Hot Flashes


 

The most common menopause-related discomfort is the hot flash (sometimes called a hot flush). Although their exact cause still isn’t fully understood, hot flashes are thought to be the result of changes in the hypothalamus, the part of the brain that regulates the body’s temperature. If the hypothalamus mistakenly senses that a woman is too warm, it starts a chain of events to cool her down. Blood vessels near the surface of the skin begin to dilate (enlarge), increasing blood flow to the surface in an attempt to dissipate body heat. This produces a red, flushed look to the face and neck in light-skinned women. It may also make a woman perspire to cool the body down. The heart may beat faster, and women may sense that rapid heartbeat. A cold chill often follows a hot flash. A few women experience only the chill.

Most women experience hot flashes for 6 months to 2 years, although some reports suggest that they last considerably longer—as long as 10 years, depending on when they began. For a small proportion of women, they may never go away. It is not uncommon for women to experience a recurrence of hot flashes more than 10 years after menopause, even into their 70s or beyond. There is no reliable way of predicting when they will start—or stop.
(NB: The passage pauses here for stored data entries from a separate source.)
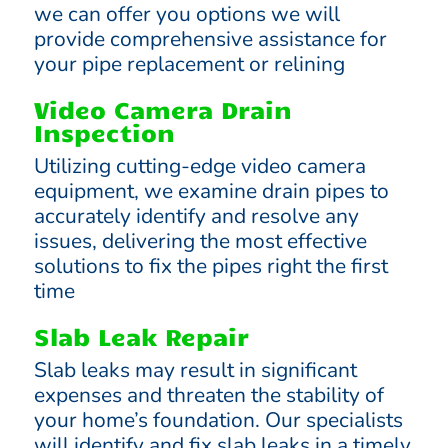
we can offer you options we will
provide comprehensive assistance for
your pipe replacement or relining
Video Camera Drain
Inspection
Utilizing cutting-edge video camera
equipment, we examine drain pipes to
accurately identify and resolve any
issues, delivering the most effective
solutions to fix the pipes right the first
time
Slab Leak Repair
Slab leaks may result in significant
expenses and threaten the stability of
your home’s foundation. Our specialists
will identify and fix slab leaks in a timely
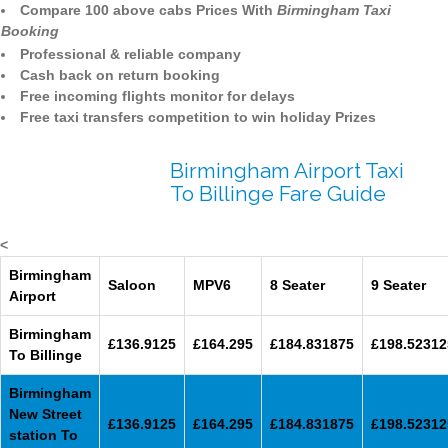
Compare 100 above cabs Prices With
Birmingham Taxi
Booking
Professional & reliable company
Cash back on return booking
Free incoming flights monitor for delays
Free taxi transfers competition to win holiday Prizes
Birmingham Airport Taxi
To Billinge Fare Guide
<
Birmingham
Saloon
MPV6
8 Seater
9 Seater
Airport
Birmingham
£136.9125
£164.295
£184.831875
£198.52312
To Billinge
Birmingham
New Street
£136.9125
£164.295
£184.831875
£198.52312
station To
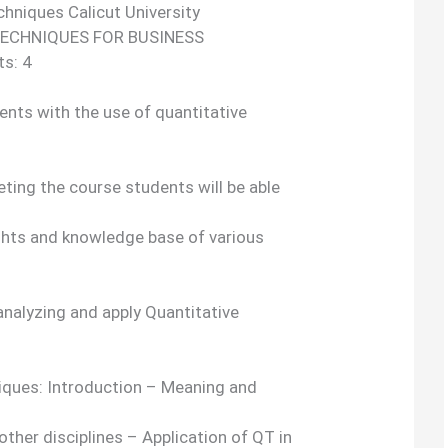
chniques Calicut University
TECHNIQUES FOR BUSINESS
ts: 4
dents with the use of quantitative
ing the course students will be able
ghts and knowledge base of various
 analyzing and apply Quantitative
niques: Introduction – Meaning and
other disciplines – Application of QT in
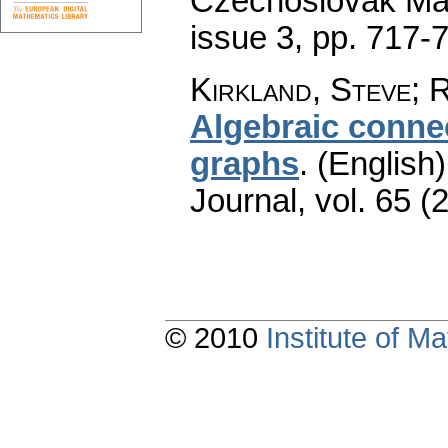
Czechoslovak Mat
issue 3
,
pp. 717-
Kirkland, Steve; R
Algebraic connec
graphs
.
(English)
Journal
,
vol. 65 (
© 2010
Institute of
Although the available treatments for hot flashes do not cure hot flashes, they do offer relief. Hot flashes usually fade away eventually without treatment, and no treatment is necessary unless hot flashes are bothersome. A few women have an occasional hot flash forever. There are a number of low-risk coping strategies and lifestyle changes that may be helpful for managing hot flashes, but if hot flashes remain very disruptive, prescription therapy may be considered. Prescription hormone therapy (HT) approved by the US Food and Drug Administration (FDA) and by Health Canada include systemic estrogen therapy (ET) and estrogen-progestogen therapy (EPT; for women with a uterus)—are the standard treatment. Another FDA-approved hormone product, for women with a uterus, combines estrogen with bazedoxifene instead of a progestogen. Bazedoxifene is an estrogen agonist/antagonist, which means that it works like estrogen in some tissues while inhibiting estrogen activity in others. In this case, it helps to protect the uterus from cancer.

For women who prefer not to take hormones or cannot hormones, nonhormone drugs approved to treat depression, called selective serotonin-reuptake inhibitors (SSRIs), have been found to be effective in treating hot flashes in women who don’t have depression. The only SSRI FDA has approved thus far for treating hot flashes is paroxetine 7.5 mg.